Task objective:
Please copy the records that follow word for word, but leave the pictures out of your answer.

Entries:

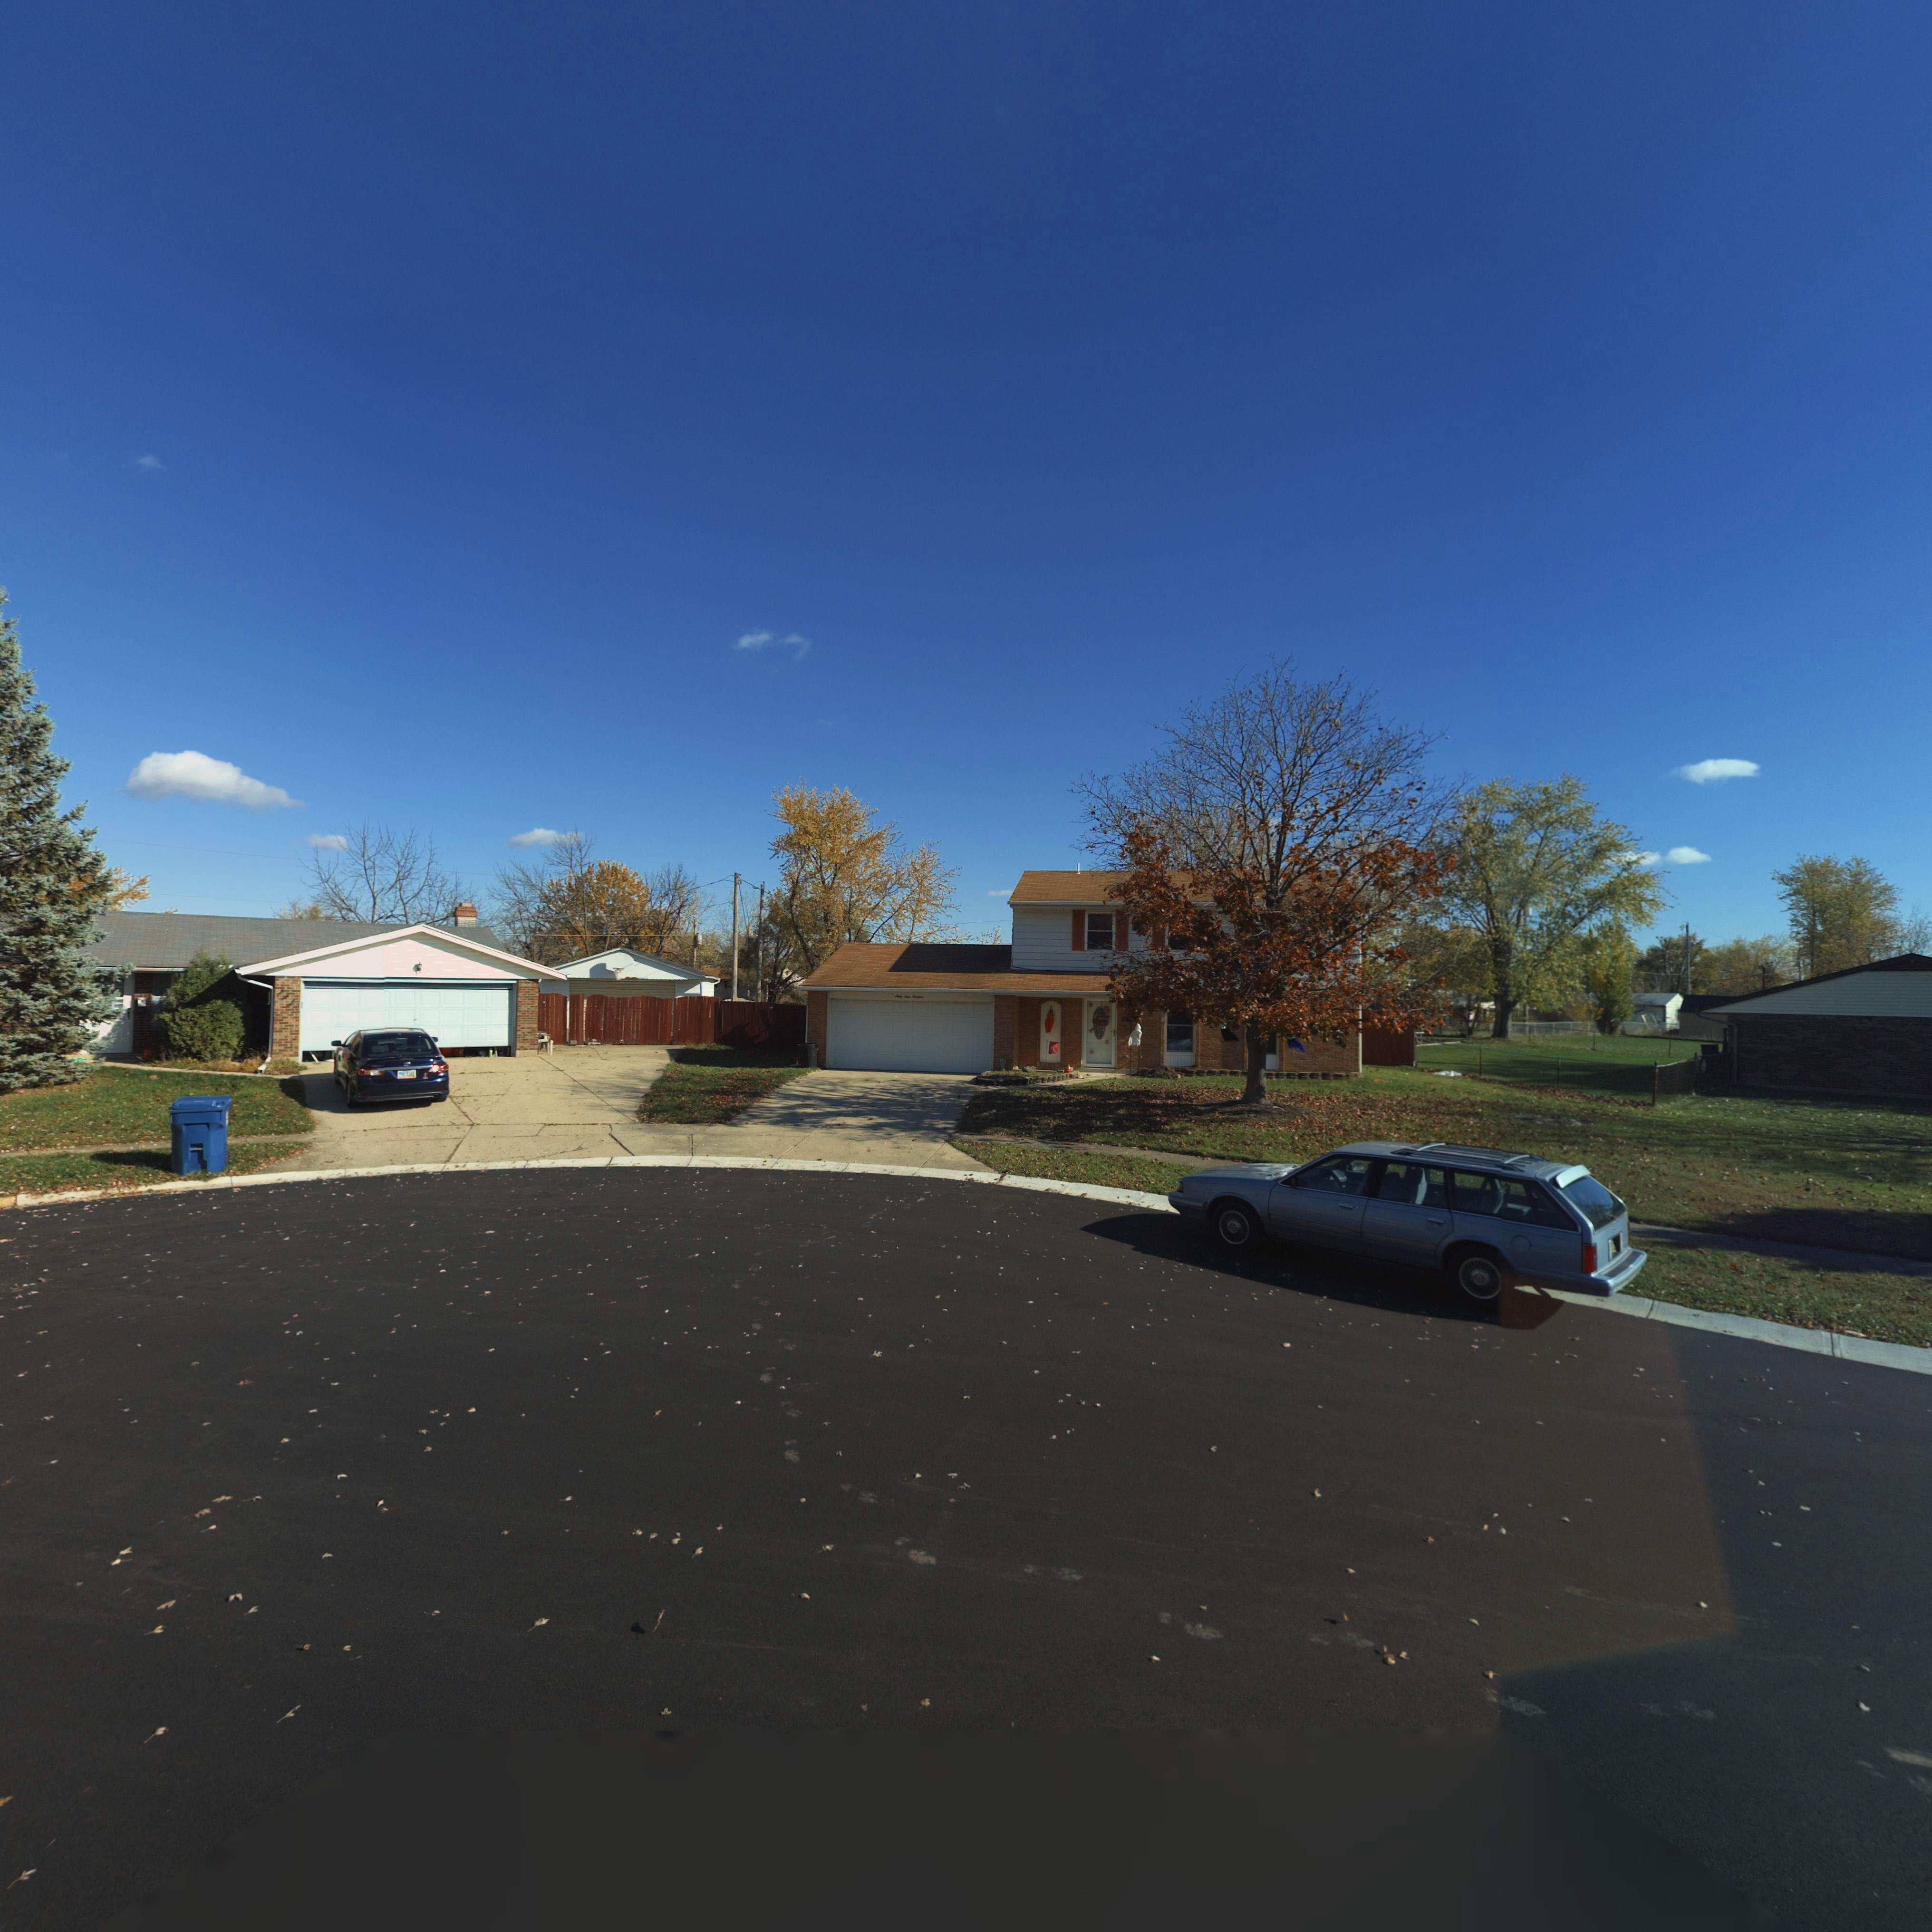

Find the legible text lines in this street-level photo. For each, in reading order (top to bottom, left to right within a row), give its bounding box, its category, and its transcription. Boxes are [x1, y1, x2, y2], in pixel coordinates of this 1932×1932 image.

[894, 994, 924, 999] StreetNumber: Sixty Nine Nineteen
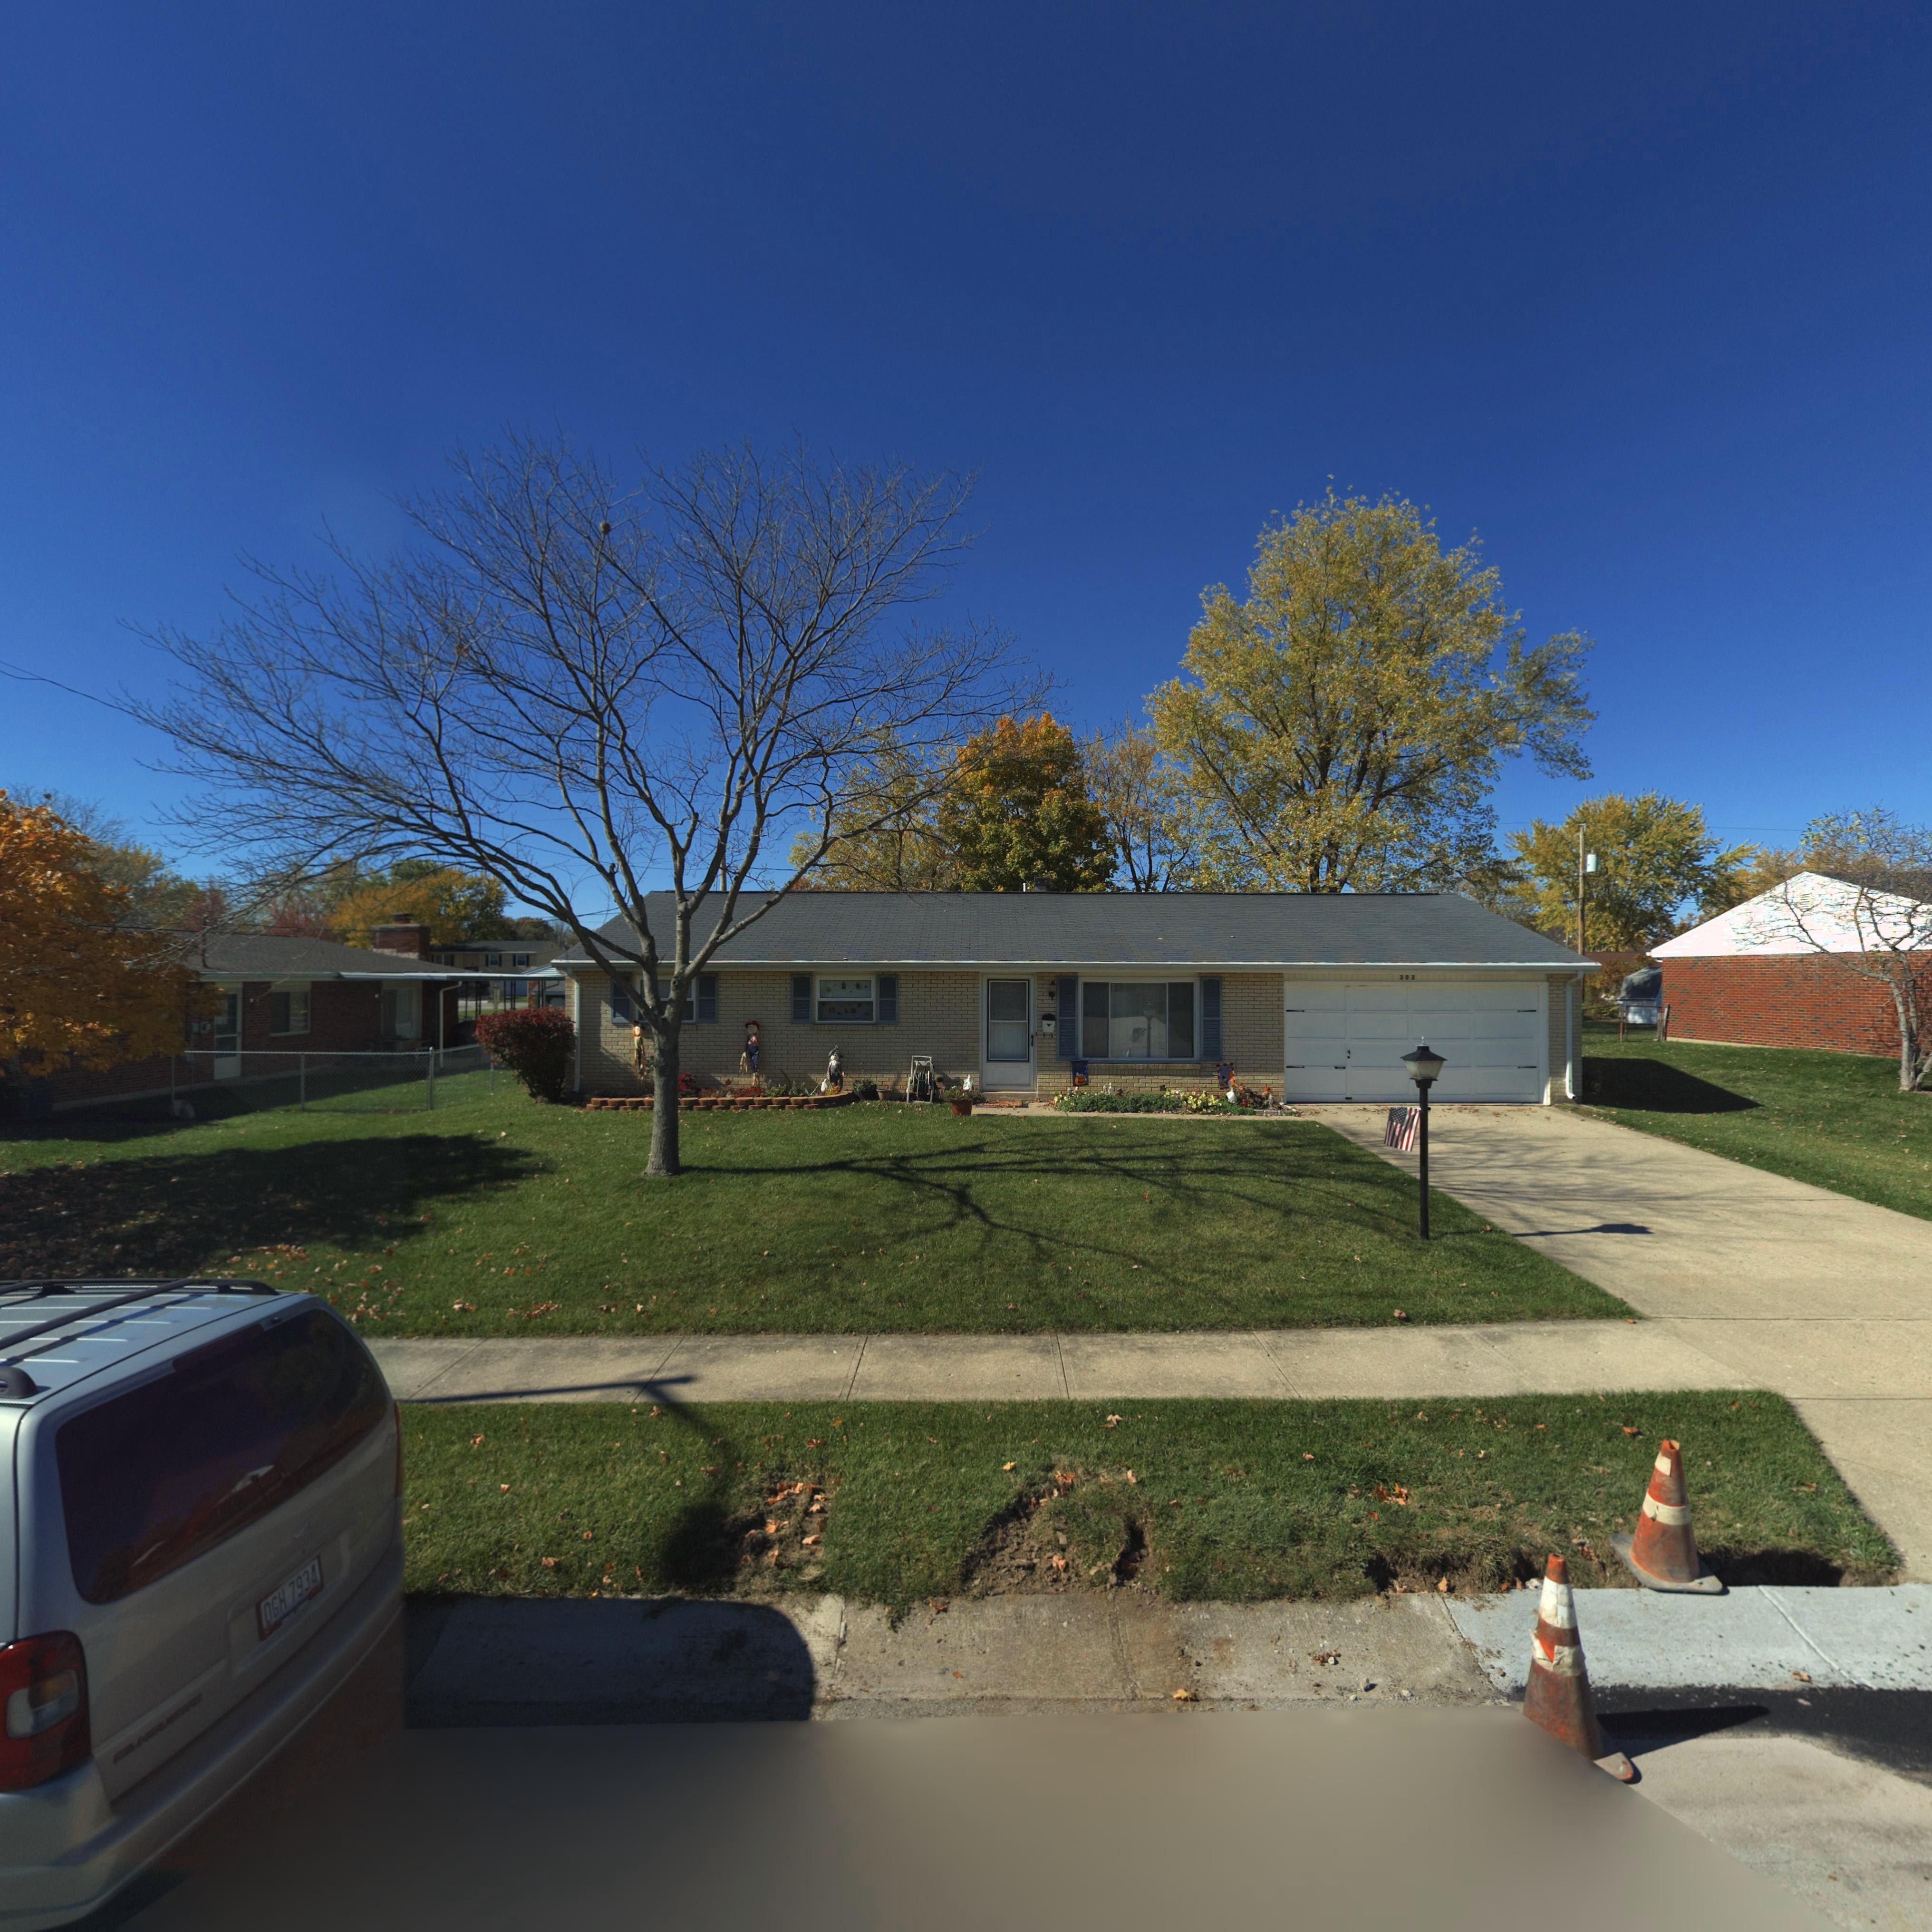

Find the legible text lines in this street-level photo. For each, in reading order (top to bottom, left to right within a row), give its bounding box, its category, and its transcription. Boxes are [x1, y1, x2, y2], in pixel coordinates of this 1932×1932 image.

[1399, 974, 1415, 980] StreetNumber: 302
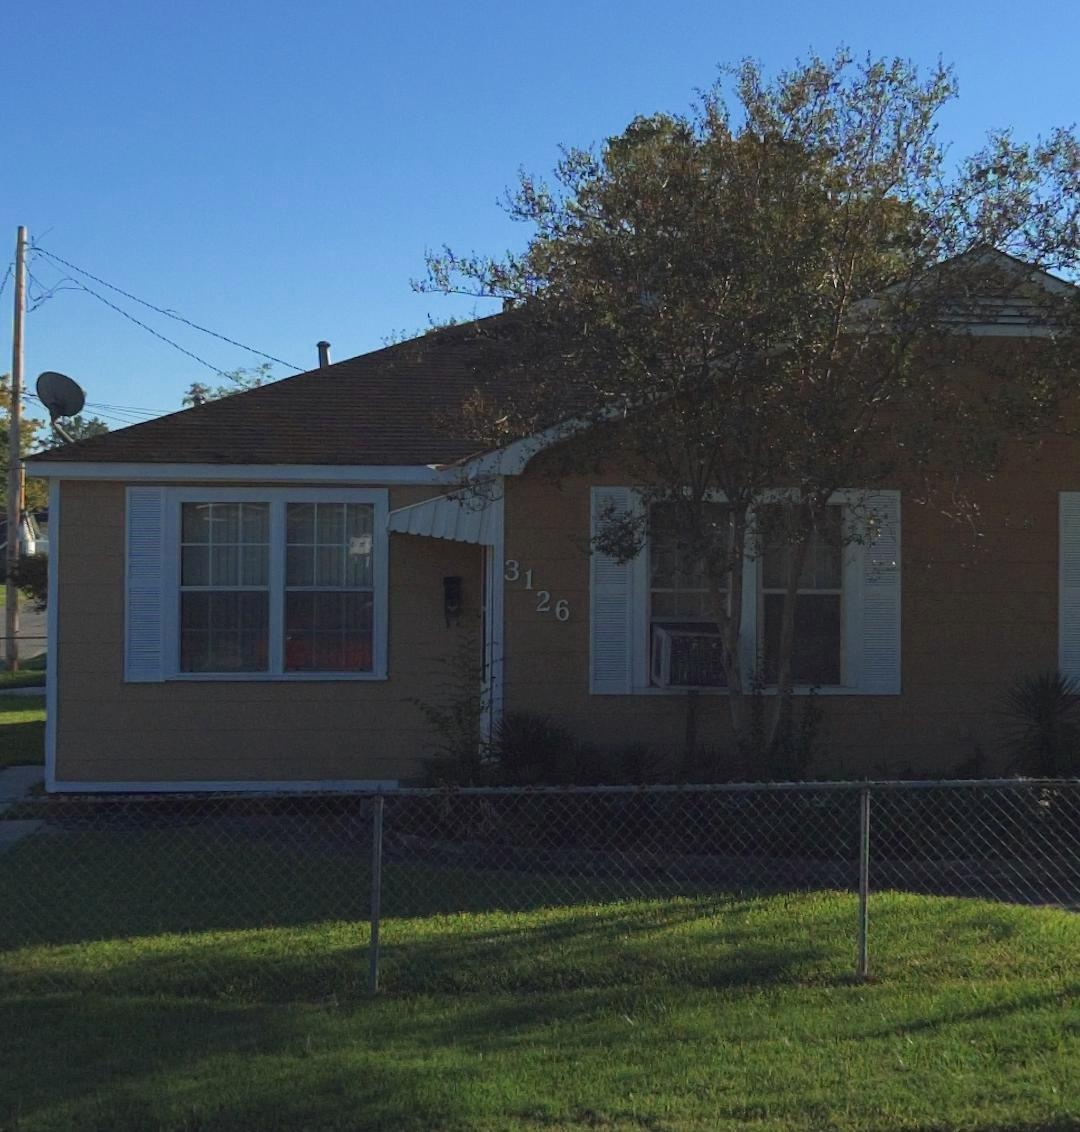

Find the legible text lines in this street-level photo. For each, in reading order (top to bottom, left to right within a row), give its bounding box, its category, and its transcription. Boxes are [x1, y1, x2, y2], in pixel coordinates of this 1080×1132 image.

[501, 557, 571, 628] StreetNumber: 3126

Finished answer:
Find the legible text lines in this street-level photo. For each, in reading order (top to bottom, left to right within a row), give its bounding box, its category, and its transcription. Boxes are [x1, y1, x2, y2], in pixel coordinates of this 1932×1932 image.

[894, 994, 924, 999] StreetNumber: Sixty Nine Nineteen

Find the legible text lines in this street-level photo. For each, in reading order (top to bottom, left to right within a row), give its bounding box, its category, and its transcription. Boxes are [x1, y1, x2, y2], in pixel coordinates of this 1932×1932 image.

[1399, 974, 1415, 980] StreetNumber: 302

Find the legible text lines in this street-level photo. For each, in reading order (top to bottom, left to right within a row), give its bounding box, its category, and its transcription. Boxes are [x1, y1, x2, y2], in pixel coordinates of this 1080×1132 image.

[501, 557, 571, 628] StreetNumber: 3126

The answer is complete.